*** EXTRACTED TEXT ***

Behind the buildJuly 4, 20267 min read

How we build Viola

Viola is a voice-first assistant. The way we build her is worth telling on its own, because we do not build her the way most software gets built. We build Viola by orchestrating fleets of AI coding agents, and everything we have learned doing that has turned into hard machinery. Here is how it works, what it taught us, and the guardrails we bolted on to keep our own builders honest.

One orchestrator, many lanes

The shape is simple. One orchestrator drives a fleet of subagents and does none of the work itself. It assigns, it verifies, it decides. That is the whole job. Every cycle the orchestrator spends doing an agent's work is a cycle an agent sat idle, so the orchestrator stays out of the weeds and keeps the fleet moving.

The unit of work is a lane, not a task. A lane is a whole capability owned end to end by one agent: identity and access, payments and billing, multi-tenant isolation, the audio pipeline. Lanes are deliberately stable. They map what the product does, not what happens to be on fire this week. We assign whole lanes and let the agent own the outcome, not a to-do item.

Agents run in parallel, and each one works inside its own isolated git worktree, which is a full separate checkout of the code. They never clobber each other because they are never in the same tree. Two agents can edit the same file at the same time and it is fine; the only cost is a clean merge at the end. That isolation is what lets us run many lanes at once instead of one careful edit at a time.

Convergence: attack the surface, then hunt for more surface

I think of it like chiseling marble. We throw up as much raw progress as we can, agents working relentlessly, results piling up, what worked and what did not, and then we chisel it down to the shape we actually need. Convergence is the chisel.

For high-stakes work the chisel has a shape. We dispatch several agents at disjoint surfaces in parallel, plus one more agent whose only job is to enumerate new surfaces nobody has checked yet. Then we loop in waves. A wave is done only when the discovery agent turns up nothing new and every surface agent reports zero problems.

*** End of EXTRACTED TEXT ***
*** SUPPLIED MATERIAL ***

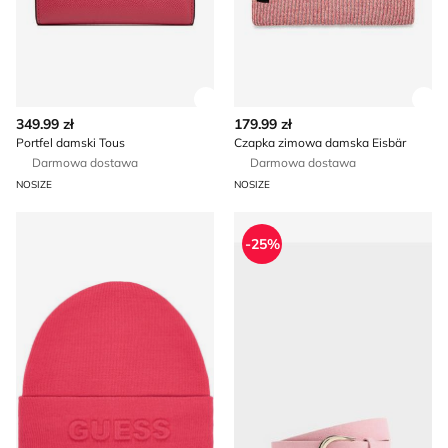
Zobacz szczegóły produktu
Zob
349.99 zł
179.99 zł
Portfel damski Tous
Czapka zimowa damska Eisbär
Darmowa dostawa
Darmowa dostawa
NOSIZE
NOSIZE
Czapka zimowa damska Guess
Mohito - Pasek
-25%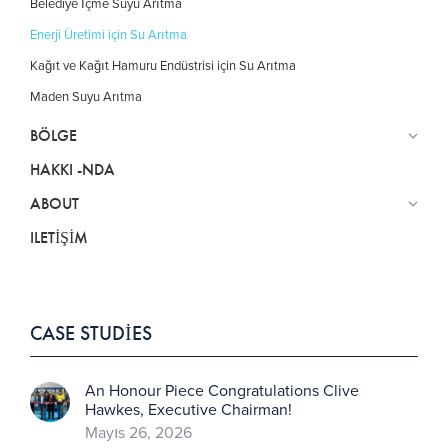
Belediye İçme Suyu Arıtma
Enerji Üretimi için Su Arıtma
Kağıt ve Kağıt Hamuru Endüstrisi için Su Arıtma
Maden Suyu Arıtma
BÖLGE
HAKKI -NDA
ABOUT
ILETIŞIM
CASE STUDIES
An Honour Piece Congratulations Clive
Hawkes, Executive Chairman!
Mayıs 26, 2026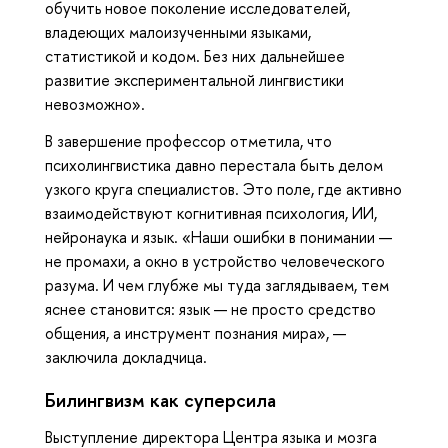
обучить новое поколение исследователей,
владеющих малоизученными языками,
статистикой и кодом. Без них дальнейшее
развитие экспериментальной лингвистики
невозможно».
В завершение профессор отметила, что
психолингвистика давно перестала быть делом
узкого круга специалистов. Это поле, где активно
взаимодействуют когнитивная психология, ИИ,
нейронаука и язык. «Наши ошибки в понимании —
не промахи, а окно в устройство человеческого
разума. И чем глубже мы туда заглядываем, тем
яснее становится: язык — не просто средство
общения, а инструмент познания мира», —
заключила докладчица.
Билингвизм как суперсила
Выступление директора Центра языка и мозга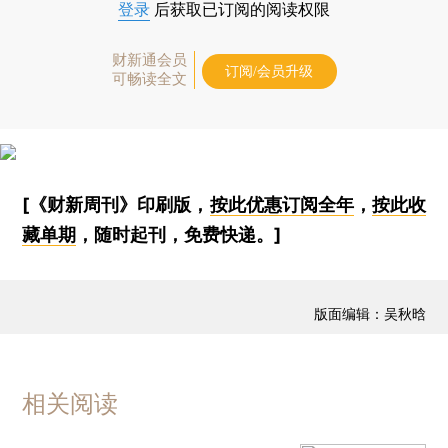
登录
后获取已订阅的阅读权限
财新通会员
订阅/会员升级
可畅读全文
[《财新周刊》印刷版，
按此优惠订阅全年
，
按此收
藏单期
，随时起刊，免费快递。]
版面编辑：吴秋晗
相关阅读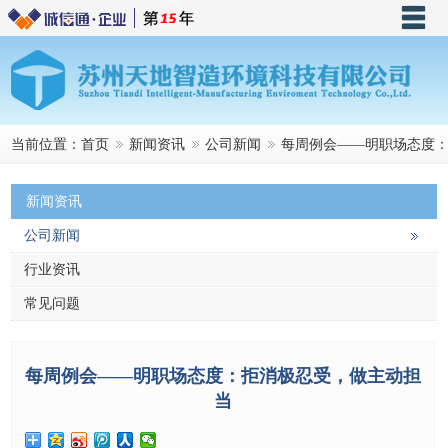
首页
关于天地
产品中心
当前位置：
首页
新闻资讯
公司新闻
每周例会——明职场态度
新闻资讯
新闻资讯
成功案例
公司新闻
联系我们
行业资讯
天地商城
常见问题
每周例会——明职场态度：拒消极忍受，做主动担
当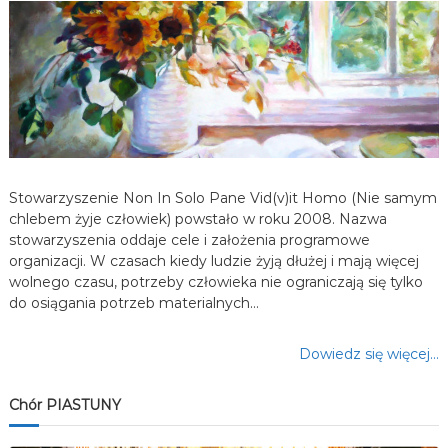
w
p
i
s
Stowarzyszenie Non In Solo Pane Vid(v)it Homo (Nie samym
u
chlebem żyje człowiek) powstało w roku 2008. Nazwa
stowarzyszenia oddaje cele i założenia programowe
organizacji. W czasach kiedy ludzie żyją dłużej i mają więcej
wolnego czasu, potrzeby człowieka nie ograniczają się tylko
do osiągania potrzeb materialnych…
Dowiedz się więcej…
Chór PIASTUNY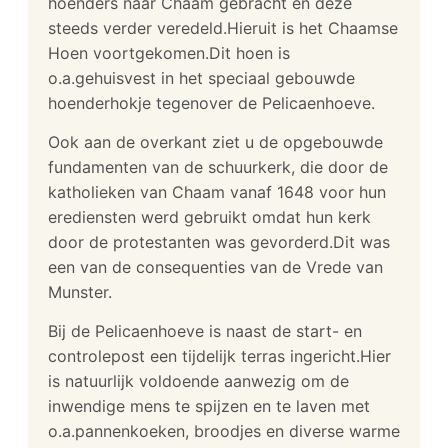
hoenders naar Chaam gebracht en deze
steeds verder veredeld.Hieruit is het Chaamse
Hoen voortgekomen.Dit hoen is
o.a.gehuisvest in het speciaal gebouwde
hoenderhokje tegenover de Pelicaenhoeve.
Ook aan de overkant ziet u de opgebouwde
fundamenten van de schuurkerk, die door de
katholieken van Chaam vanaf 1648 voor hun
erediensten werd gebruikt omdat hun kerk
door de protestanten was gevorderd.Dit was
een van de consequenties van de Vrede van
Munster.
Bij de Pelicaenhoeve is naast de start- en
controlepost een tijdelijk terras ingericht.Hier
is natuurlijk voldoende aanwezig om de
inwendige mens te spijzen en te laven met
o.a.pannenkoeken, broodjes en diverse warme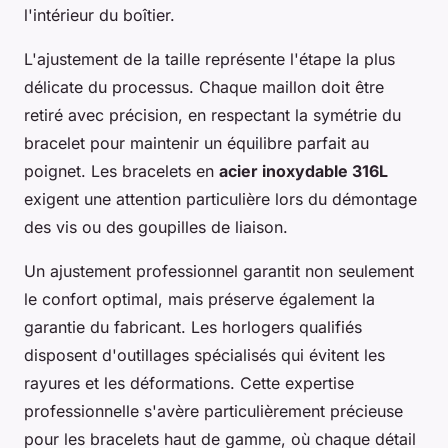
l'intérieur du boîtier.
L'ajustement de la taille représente l'étape la plus
délicate du processus. Chaque maillon doit être
retiré avec précision, en respectant la symétrie du
bracelet pour maintenir un équilibre parfait au
poignet. Les bracelets en
acier inoxydable 316L
exigent une attention particulière lors du démontage
des vis ou des goupilles de liaison.
Un ajustement professionnel garantit non seulement
le confort optimal, mais préserve également la
garantie du fabricant. Les horlogers qualifiés
disposent d'outillages spécialisés qui évitent les
rayures et les déformations. Cette expertise
professionnelle s'avère particulièrement précieuse
pour les bracelets haut de gamme, où chaque détail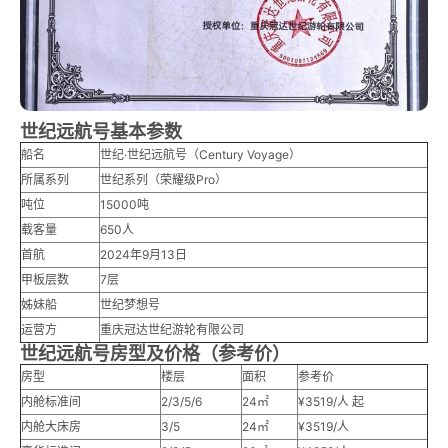
世纪远航号基本参数
船名
世纪·世纪远航号（Century Voyage）
所属系列
世纪系列（荣耀级Pro）
吨位
15000吨
载客量
650人
首航
2024年9月13日
甲板层数
7层
姊妹船
世纪梦想号
运营方
重庆冠达世纪游轮有限公司
世纪远航号房型及价格（参考价）
房型
楼层
面积
参考价
内舱标准间
2/3/5/6
24㎡
¥3519/人 起
内舱大床房
3/5
24㎡
¥3519/人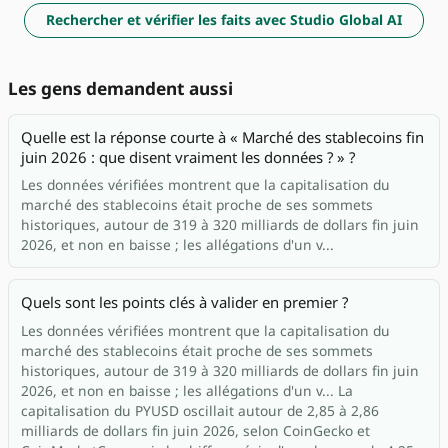
Rechercher et vérifier les faits avec Studio Global AI
Les gens demandent aussi
Quelle est la réponse courte à « Marché des stablecoins fin
juin 2026 : que disent vraiment les données ? » ?
Les données vérifiées montrent que la capitalisation du
marché des stablecoins était proche de ses sommets
historiques, autour de 319 à 320 milliards de dollars fin juin
2026, et non en baisse ; les allégations d'un v...
Quels sont les points clés à valider en premier ?
Les données vérifiées montrent que la capitalisation du
marché des stablecoins était proche de ses sommets
historiques, autour de 319 à 320 milliards de dollars fin juin
2026, et non en baisse ; les allégations d'un v... La
capitalisation du PYUSD oscillait autour de 2,85 à 2,86
milliards de dollars fin juin 2026, selon CoinGecko et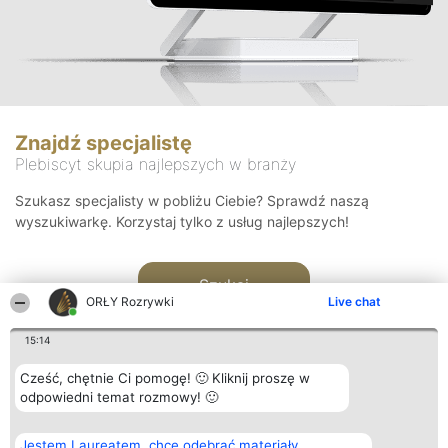
Znajdź specjalistę
Plebiscyt skupia najlepszych w branży
Szukasz specjalisty w pobliżu Ciebie? Sprawdź naszą
wyszukiwarkę. Korzystaj tylko z usług najlepszych!
Szukaj
ORŁY Rozrywki
Live chat
15:14
Cześć, chętnie Ci pomogę! 🙂 Kliknij proszę w
odpowiedni temat rozmowy! 🙂
Organizator plebiscytu
Plebiscyt
Kontakt
Jestem Laureatem, chcę odebrać materiały
Bright Side Solutions sp. z o.
Laureaci
Kontakt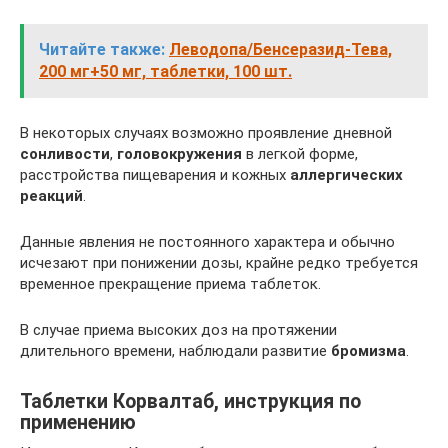
Читайте также:
Леводопа/Бенсеразид-Тева,
200 мг+50 мг, таблетки, 100 шт.
В некоторых случаях возможно проявление дневной
сонливости
,
головокружения
в легкой форме,
расстройства пищеварения и кожных
аллергических
реакций
.
Данные явления не постоянного характера и обычно
исчезают при понижении дозы, крайне редко требуется
временное прекращение приема таблеток.
В случае приема высоких доз на протяжении
длительного времени, наблюдали развитие
бромизма
.
Таблетки Корвалтаб, инструкция по
применению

*** End of SUPPLIED MATERIAL ***

**WHAT TO PRODUCE**
Can you copy the Viola article word for word, starting at "Behind the buildJuly" up to and including "the fleet moving."? Rely only on the Viola article, not on the listing.

**ANSWER TO THE EXERCISE**
Behind the buildJuly 4, 20267 min read

How we build Viola

Viola is a voice-first assistant. The way we build her is worth telling on its own, because we do not build her the way most software gets built. We build Viola by orchestrating fleets of AI coding agents, and everything we have learned doing that has turned into hard machinery. Here is how it works, what it taught us, and the guardrails we bolted on to keep our own builders honest.

One orchestrator, many lanes

The shape is simple. One orchestrator drives a fleet of subagents and does none of the work itself. It assigns, it verifies, it decides. That is the whole job. Every cycle the orchestrator spends doing an agent's work is a cycle an agent sat idle, so the orchestrator stays out of the weeds and keeps the fleet moving.